Let’s say that you have some text you want synthesized, so you stream text to the LMNT servers. If the server has not yet received enough text, it will buffer the text and wait for more. Even if you are streaming enough text to get the servers to start synthesizing speech and streaming it back to you, once you are done sending text, the server will still retain some buffered text as it waits for more. You must notify the server that you are done by sending either a flush or a finish to receive that last chunk of speech.

Flush vs Finish

So what’s the difference between flush and finish?

flush and finish both signal to the server that it should synthesize all the text it currently has. However, finish also signals to the server that it should close the connection after it has finished synthesizing.
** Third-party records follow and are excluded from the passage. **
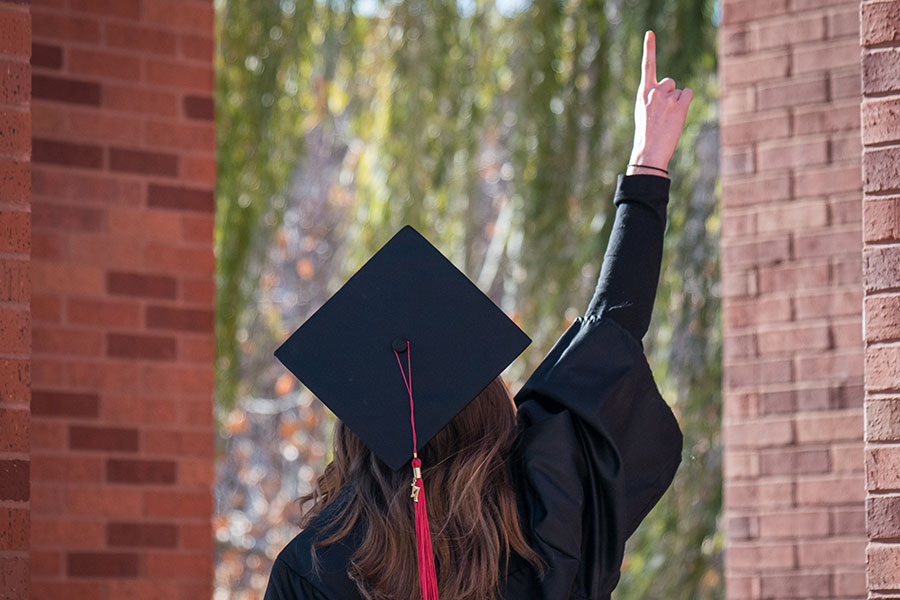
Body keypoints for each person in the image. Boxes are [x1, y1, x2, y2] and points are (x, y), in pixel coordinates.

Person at [264, 28, 692, 600]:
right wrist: (647, 167)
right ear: (485, 397)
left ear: (358, 427)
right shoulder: (545, 505)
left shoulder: (312, 568)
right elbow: (614, 328)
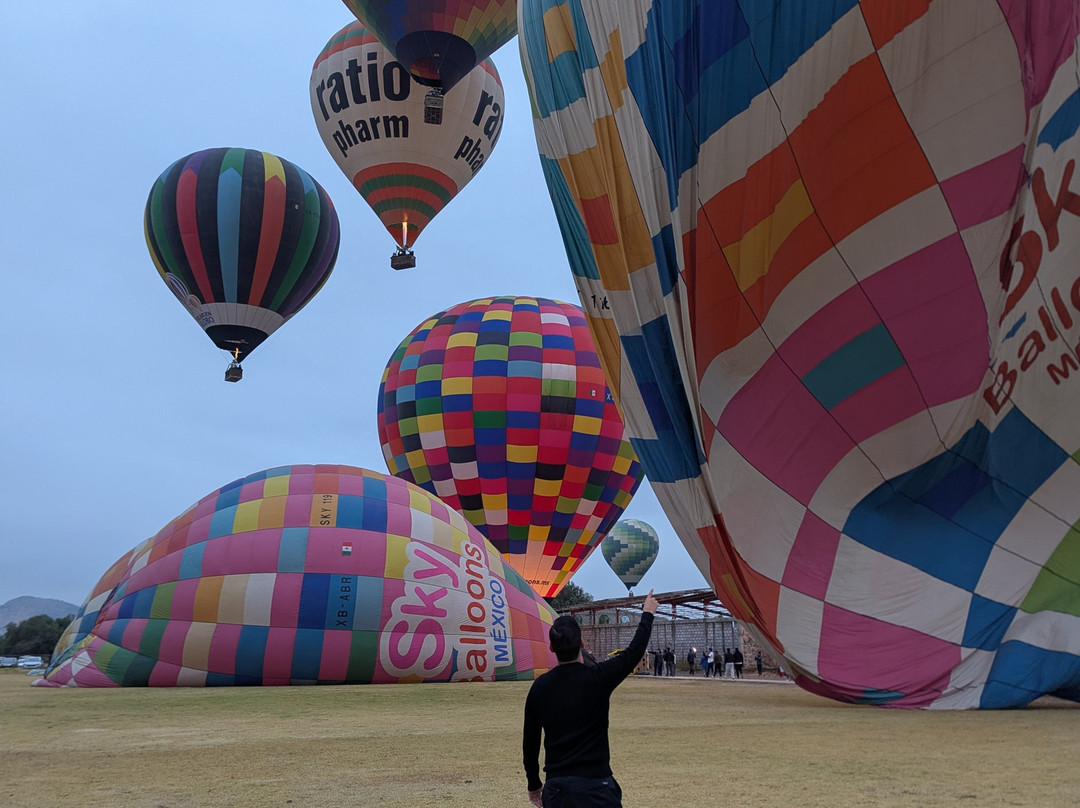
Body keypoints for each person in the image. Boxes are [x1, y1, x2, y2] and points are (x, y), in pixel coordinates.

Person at [523, 589, 659, 807]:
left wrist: (534, 784)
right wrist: (647, 614)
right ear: (582, 643)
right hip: (597, 786)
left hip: (558, 788)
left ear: (551, 647)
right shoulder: (598, 677)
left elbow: (530, 743)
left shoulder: (539, 688)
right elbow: (633, 652)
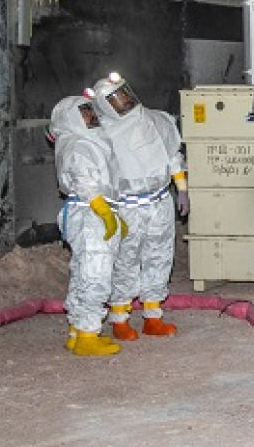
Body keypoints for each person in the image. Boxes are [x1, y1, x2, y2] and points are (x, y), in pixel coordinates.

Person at [91, 72, 189, 340]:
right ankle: (120, 318)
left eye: (123, 94)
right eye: (114, 99)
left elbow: (171, 157)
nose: (122, 102)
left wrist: (182, 189)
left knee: (160, 257)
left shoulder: (155, 120)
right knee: (126, 260)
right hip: (127, 207)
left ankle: (152, 315)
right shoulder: (103, 135)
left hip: (159, 202)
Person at [49, 95, 124, 357]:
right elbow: (84, 181)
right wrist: (104, 212)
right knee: (96, 274)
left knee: (83, 271)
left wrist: (112, 212)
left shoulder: (87, 141)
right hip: (89, 212)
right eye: (85, 113)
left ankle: (78, 330)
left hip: (90, 211)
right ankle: (88, 334)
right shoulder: (79, 144)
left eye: (90, 112)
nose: (91, 117)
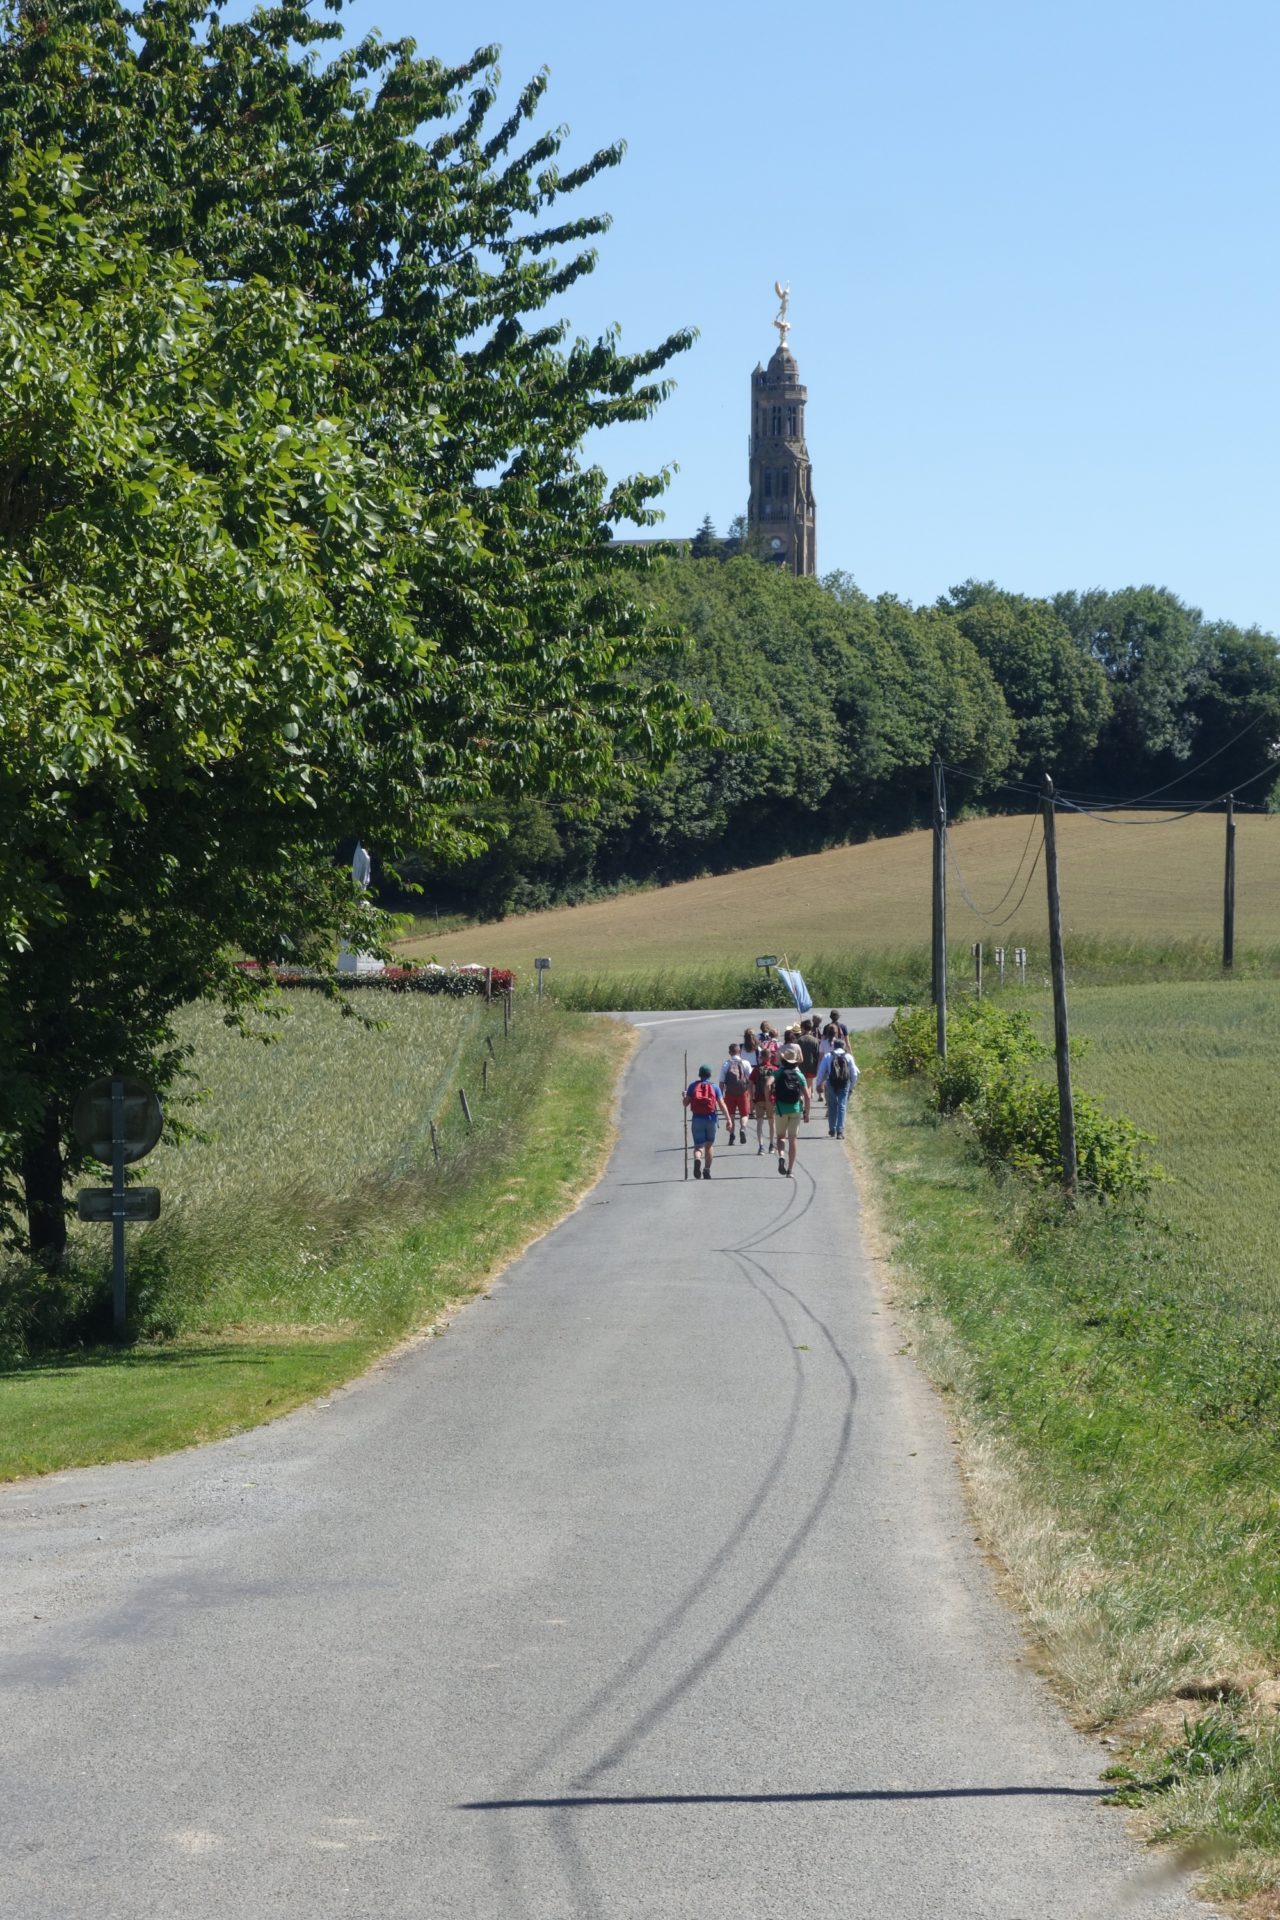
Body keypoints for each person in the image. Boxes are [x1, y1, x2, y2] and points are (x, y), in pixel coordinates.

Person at [684, 1063, 730, 1180]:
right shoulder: (714, 1087)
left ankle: (697, 1159)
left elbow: (685, 1103)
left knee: (698, 1146)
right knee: (709, 1146)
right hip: (711, 1119)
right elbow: (721, 1104)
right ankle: (706, 1170)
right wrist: (728, 1119)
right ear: (710, 1075)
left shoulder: (692, 1086)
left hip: (697, 1119)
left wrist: (684, 1096)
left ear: (699, 1074)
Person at [773, 1042, 810, 1177]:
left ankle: (781, 1155)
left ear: (783, 1060)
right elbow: (807, 1096)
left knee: (780, 1137)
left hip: (780, 1109)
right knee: (793, 1139)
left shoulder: (777, 1073)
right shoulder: (799, 1075)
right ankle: (790, 1170)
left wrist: (769, 1098)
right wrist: (807, 1113)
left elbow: (767, 1084)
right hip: (795, 1109)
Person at [815, 1036, 859, 1139]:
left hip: (831, 1083)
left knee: (832, 1106)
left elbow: (821, 1072)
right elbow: (854, 1073)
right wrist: (852, 1085)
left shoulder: (828, 1056)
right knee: (842, 1106)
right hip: (844, 1084)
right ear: (843, 1046)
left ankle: (832, 1129)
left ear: (834, 1046)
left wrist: (818, 1083)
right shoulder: (848, 1057)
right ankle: (840, 1131)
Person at [719, 1042, 753, 1145]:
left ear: (730, 1052)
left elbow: (721, 1082)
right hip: (743, 1092)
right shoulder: (745, 1063)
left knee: (731, 1115)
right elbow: (750, 1079)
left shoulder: (726, 1064)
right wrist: (751, 1093)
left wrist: (720, 1096)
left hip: (730, 1093)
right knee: (744, 1114)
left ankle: (731, 1136)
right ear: (740, 1051)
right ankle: (742, 1128)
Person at [752, 1045, 777, 1155]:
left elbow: (751, 1084)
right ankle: (771, 1145)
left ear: (761, 1057)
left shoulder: (756, 1070)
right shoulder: (775, 1069)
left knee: (760, 1123)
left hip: (759, 1099)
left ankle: (761, 1147)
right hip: (771, 1099)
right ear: (770, 1057)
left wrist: (752, 1097)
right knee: (772, 1123)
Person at [797, 1019, 821, 1106]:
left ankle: (801, 1098)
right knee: (809, 1086)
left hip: (801, 1067)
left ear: (803, 1028)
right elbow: (817, 1055)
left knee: (801, 1086)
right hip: (811, 1066)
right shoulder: (815, 1041)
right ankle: (808, 1106)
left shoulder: (799, 1040)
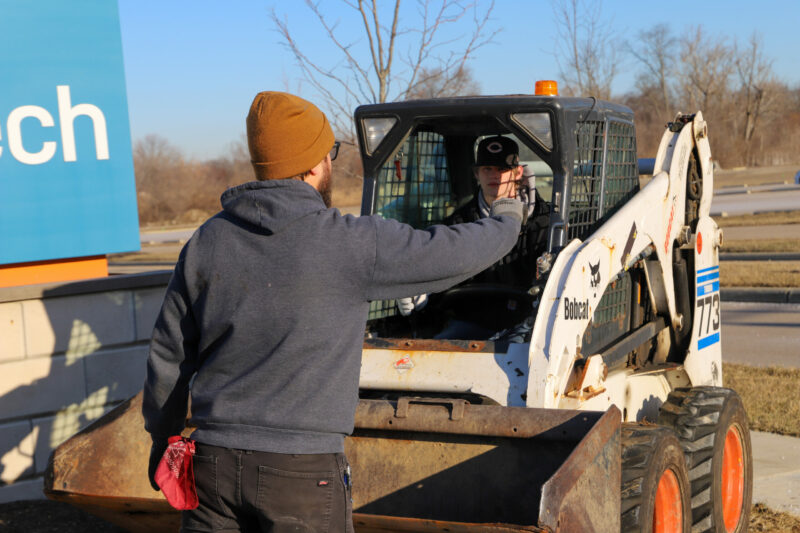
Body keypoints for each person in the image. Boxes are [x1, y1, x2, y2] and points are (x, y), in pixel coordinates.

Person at [142, 91, 525, 532]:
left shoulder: (207, 241)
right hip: (300, 475)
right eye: (330, 153)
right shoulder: (351, 243)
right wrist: (507, 215)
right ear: (313, 163)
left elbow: (168, 354)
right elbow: (455, 251)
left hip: (210, 465)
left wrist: (163, 437)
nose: (330, 163)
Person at [398, 136, 549, 340]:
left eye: (502, 169)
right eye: (487, 168)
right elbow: (437, 263)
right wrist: (419, 288)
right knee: (435, 351)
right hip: (469, 323)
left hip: (524, 325)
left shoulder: (543, 223)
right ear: (476, 173)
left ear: (517, 172)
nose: (494, 175)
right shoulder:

As a result, flush is critical in cases where you are momentarily done with sending text and want speech returned to you, but you do not want the connection closed yet. In applications where latency matters, you may not want to repeatedly incur the latency cost of setting up a new websocket connection. flush allows you to keep a connection open while controlling when the server should synthesize its text.

Let’s say that you are building a chatbot, and you implement it so that a single connection is used throughout an entire conversation. When you want the bot to speak, you send the text to LMNT and then call flush to force the server to synthesize all of that text. The connection remains open, so the next time you want to synthesize speech, you send more text to LMNT and call flush again. In this scenario, you are ensuring that speech is returned to you as quickly as possible.

Now consider the alternative, where you create a new connection for each message and close the connection each time with finish. The chatbot would respond much slower.

Make sure you call either flush or finish at the end of your text stream to ensure the server synthesizes all the speech you expected.